Я вышла из клиники через месяц – совершенно здоровая и счастливая, влюбленная в доктора Алекса и в медицину. Это была третья фаза срыва – гиперкомпенсация. Я была полна решимости посвятить жизнь борьбе с «вещами, которые просто бывают». Правда, я опасалась, что сама история моего срыва закроет передо мной двери в медицинский институт. Примерно через полгода я набралась храбрости и на очередной встрече спросила доктора Алекса, есть ли у меня шансы поступить.

Он рассмеялся.

– Если бы мы закрывали двери перед всеми, с кем случилось то же, что и с тобой, наши аудитории быстро опустели бы. Хорошо, что ты знаешь, с чем тебе придется столкнуться. Раз ты сама прошла через это и поняла, как важна помощь в такие минуты, тебе легче будет помогать другим. Заходи ко мне через десять лет, Хелина, и если ты останешься такой же серьезной и ответственной маленькой философкой, я с удовольствием дам тебе рекомендацию.

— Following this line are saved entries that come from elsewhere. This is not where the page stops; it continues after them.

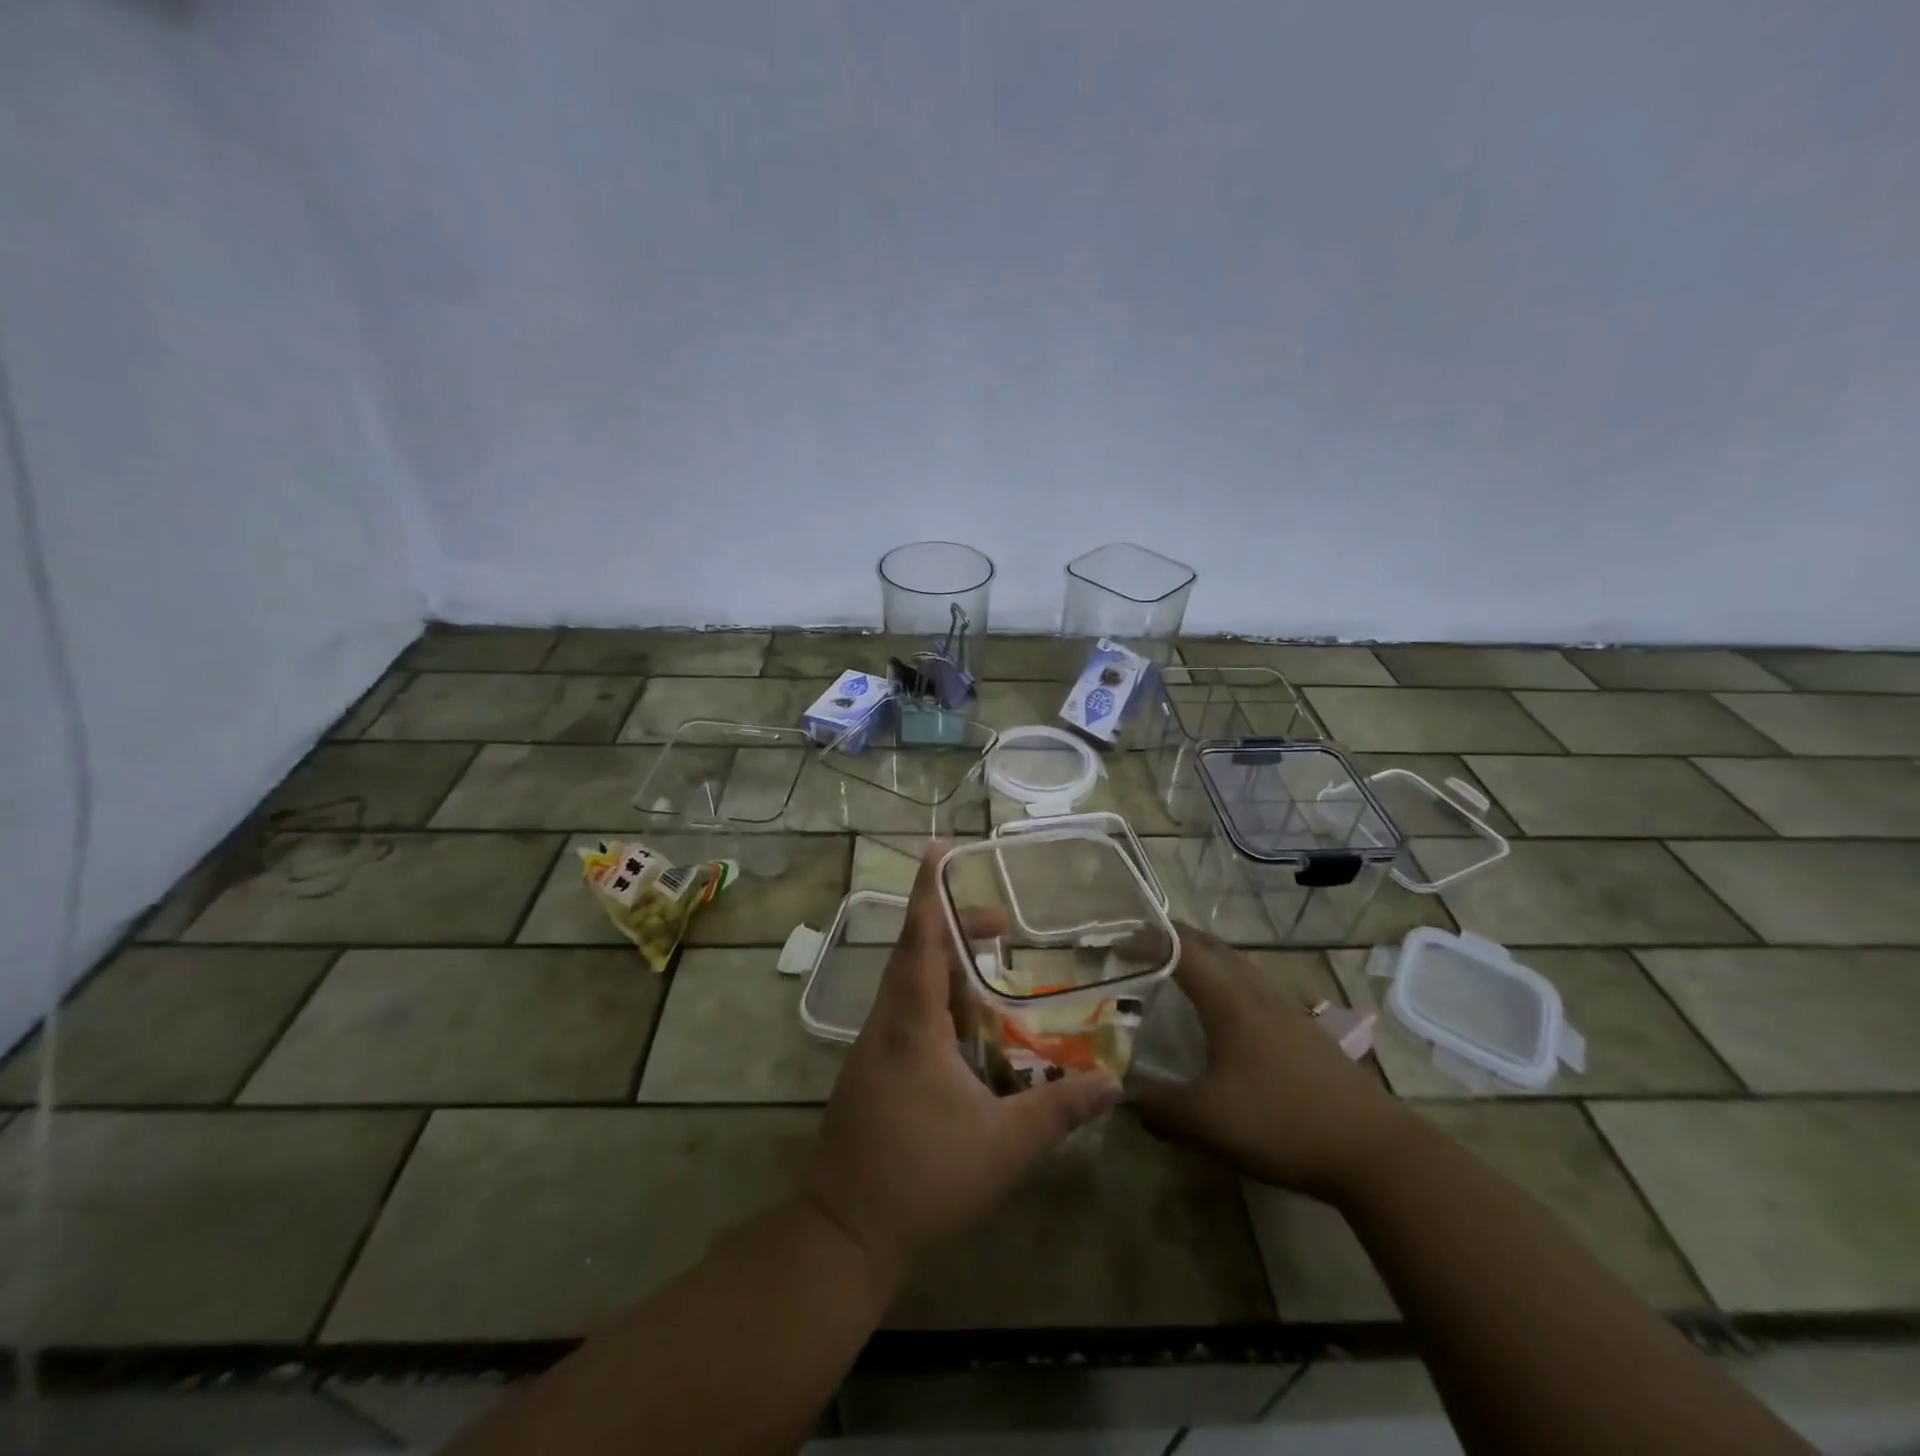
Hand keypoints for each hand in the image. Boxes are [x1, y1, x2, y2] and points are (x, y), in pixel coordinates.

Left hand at [799, 844, 1122, 1280]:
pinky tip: (968, 1030)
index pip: (920, 936)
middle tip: (1001, 924)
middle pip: (916, 952)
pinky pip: (907, 1014)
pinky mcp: (873, 1070)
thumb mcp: (1003, 1146)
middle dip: (955, 927)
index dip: (930, 888)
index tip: (939, 846)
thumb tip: (1114, 1083)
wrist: (843, 1231)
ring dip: (947, 967)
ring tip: (991, 970)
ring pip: (909, 985)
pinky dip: (938, 1001)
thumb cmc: (922, 1177)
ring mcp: (874, 1046)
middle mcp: (887, 1021)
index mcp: (911, 1022)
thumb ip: (1060, 1111)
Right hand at [1132, 924, 1415, 1202]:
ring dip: (1204, 960)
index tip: (1117, 941)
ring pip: (1237, 965)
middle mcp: (1256, 990)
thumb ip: (1157, 1107)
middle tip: (1141, 950)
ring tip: (1177, 977)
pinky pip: (1255, 988)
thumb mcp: (1205, 1121)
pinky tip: (1225, 1019)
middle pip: (1211, 946)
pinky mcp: (1304, 1031)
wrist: (1374, 1151)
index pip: (1180, 948)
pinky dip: (1228, 985)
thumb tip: (1123, 1096)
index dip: (1147, 938)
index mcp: (1228, 998)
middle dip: (1173, 940)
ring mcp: (1285, 1008)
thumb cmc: (1281, 1121)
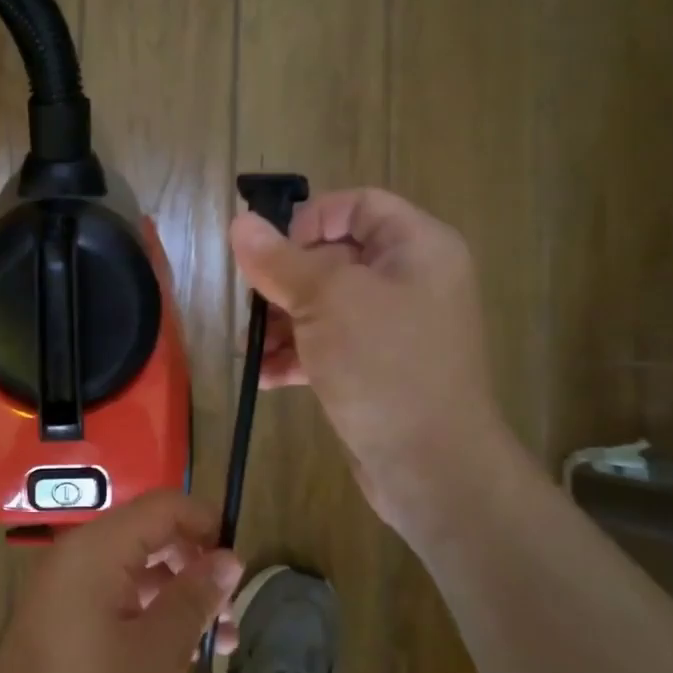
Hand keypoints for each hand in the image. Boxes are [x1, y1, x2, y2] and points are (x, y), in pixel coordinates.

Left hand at [0, 492, 242, 672]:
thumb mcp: (160, 653)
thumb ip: (195, 597)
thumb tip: (229, 557)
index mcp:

– Через десять лет? – ахнула я.

Доктор Алекс снова засмеялся.

– Разумеется, нет. Заходи через месяц, как обозначено в твоем расписании. Но о медицине поговорим лет через десять, не раньше. Дети должны радоваться жизни – это, надеюсь, ты уже уяснила? А то позднее ты не сможешь научить радоваться других.

Что касается дяди, то больше я его не видела, и моя мать ни разу о нем не упоминала. Наверное, это тоже было проявлением гиперкомпенсации.

Глава 2

День, когда все началось

Не было такого. Лева позвонил ночью, в первый раз, кажется, где-то между тремя и четырьмя. А день перед этим был самый обычный.